I’m celebrating my eighth year since joining my fraternity, Sigma Phi Epsilon, so I thought it was best to celebrate with a lovely story on how I got to where I am today.
I transferred to Northern Kentucky University (NKU) in January of 2008 as junior and it was the worst semester of my entire life; I didn’t schedule classes until the week before they started, was commuting over an hour one direction and was holding a full-time assistant manager position at a mall kiosk and part-time in-class tutor. I would start every Monday, Wednesday, and Friday at an 8AM class and would end around 4PM, except for Monday since I had a three-hour night class. I didn’t get involved, I was spending a lot of downtime between classes doing coursework and watching crappy television before Netflix was a thing. My first semester was probably the worst, and I wasn’t excited to continue my education at NKU in the upcoming fall semester but I was determined to get a degree.
In the fall, I decided that I didn’t want to just exist between my room and class so I did something that made me super uncomfortable and I signed up for Color Me Greek and recruitment. What I would later learn, after 45 minutes of standing in a line surrounded by women, that I signed up for sorority recruitment; my Fraternity and Sorority Life director Kim Vance (who I loving refer to as my first NKU mom) loves for me to tell that story at the drop of a hat. Fraternity recruitment was the following week, and I showed up and met some pretty amazing people in the five chapters that were present on my campus. I made some friends through the process, and eventually joined Sigma Phi Epsilon at a Buffalo Wild Wings.
It wasn’t for weeks that I truly understood what I had joined; the idea of being part of something larger than yourself doesn’t exactly settle in quickly. I was coming to terms with my sexuality at this point in my life, I wasn’t comfortable around large groups of men, and I continued isolating myself even after joining until EDGE. EDGE was a new member retreat for regions, so I was pretty much locked in a cottage with about 80 other new members and I instantly feeling out of place. That weekend solidified my choice, I had chosen to be part of a group of young men that respected me and my journey surrounding discovering myself.

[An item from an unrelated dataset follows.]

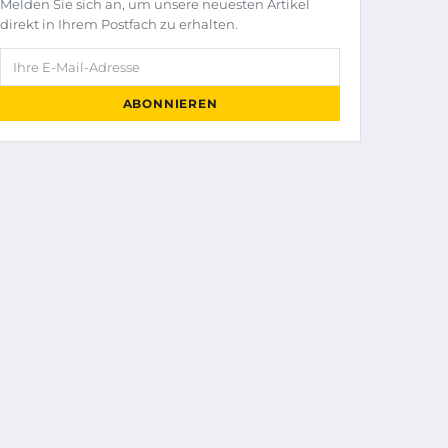
Melden Sie sich an, um unsere neuesten Artikel
direkt in Ihrem Postfach zu erhalten.
Ihre E-Mail-Adresse
ABONNIEREN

But it was just the beginning. Soon after, I got referred to New Student Orientation and Parent Programs in order to apply to be a Student Orientation Leader by an older member, Andrew Stewart. I applied and got hired for some reason. I was really quiet and reserved at this point in my life, I’ve gotten more outgoing but … I’m not what I would have considered perfect to be the face of a recruitment program. That summer was amazing, hands down one of the most defining jobs of my life, and I discovered so much about myself and how much I enjoyed helping people especially when it came to finding their home at NKU!
This led to me applying to a huge leadership retreat that was hosted by the Norse Leadership Society; it’s a very competitive program that allows for 75 students out of a school of 14,000+ students to go down to Gatlinburg, TN for an intensive, four-day leadership boot camp hosted by students and you are taught some amazing things by faculty, staff and alumni of NKU. Dreaming Wide Awake was the theme that year, I spent four days crying about some very deep issues that I had been repressing for years and came to terms with a lot. I made a best friend through Jeff Iker, who worked in admissions as a full-time staff member, and came out to my parents. It was a very emotional weekend.
Following that, I joined two organizations: Order of Omega and Norse Leadership Society. I was nominated and given the honor of being a sorority sweetheart, which is an article for another day (THETA PHI ALPHA, PENGUINS SAPPHIRES SISTERS TRUE!!). I took leadership roles in the four organizations I was in (most of which were not elected), had created a week-long philanthropy that my fraternity still uses in the six years since its inception and began building a singing competition philanthropy that funds a book scholarship to outstanding scholars in Fraternity and Sorority life (I actually got to judge this competition the last two years, and it was super exciting to see how much it’s grown since I started this endeavor). I was nominated for Homecoming King, Golden Lamp Award which recognizes outstanding service to NKU and University Service Award. I even found a full-time volunteer position in Utah that would start months following graduation.
My undergraduate years were enriched so much by my fraternity, it opened so many doors for me, and provided me an opportunity to develop myself in ways I would have never thought were possible. I found two organizations, two philanthropies and did countless hours of service through the years I was a transfer student as NKU. I found so much about myself, include the career I’m currently working toward.
All of this because I watched the first episode of GREEK on ABC-Family and was moved to join something much larger than myself, much larger than my 21-year old self could have ever imagined.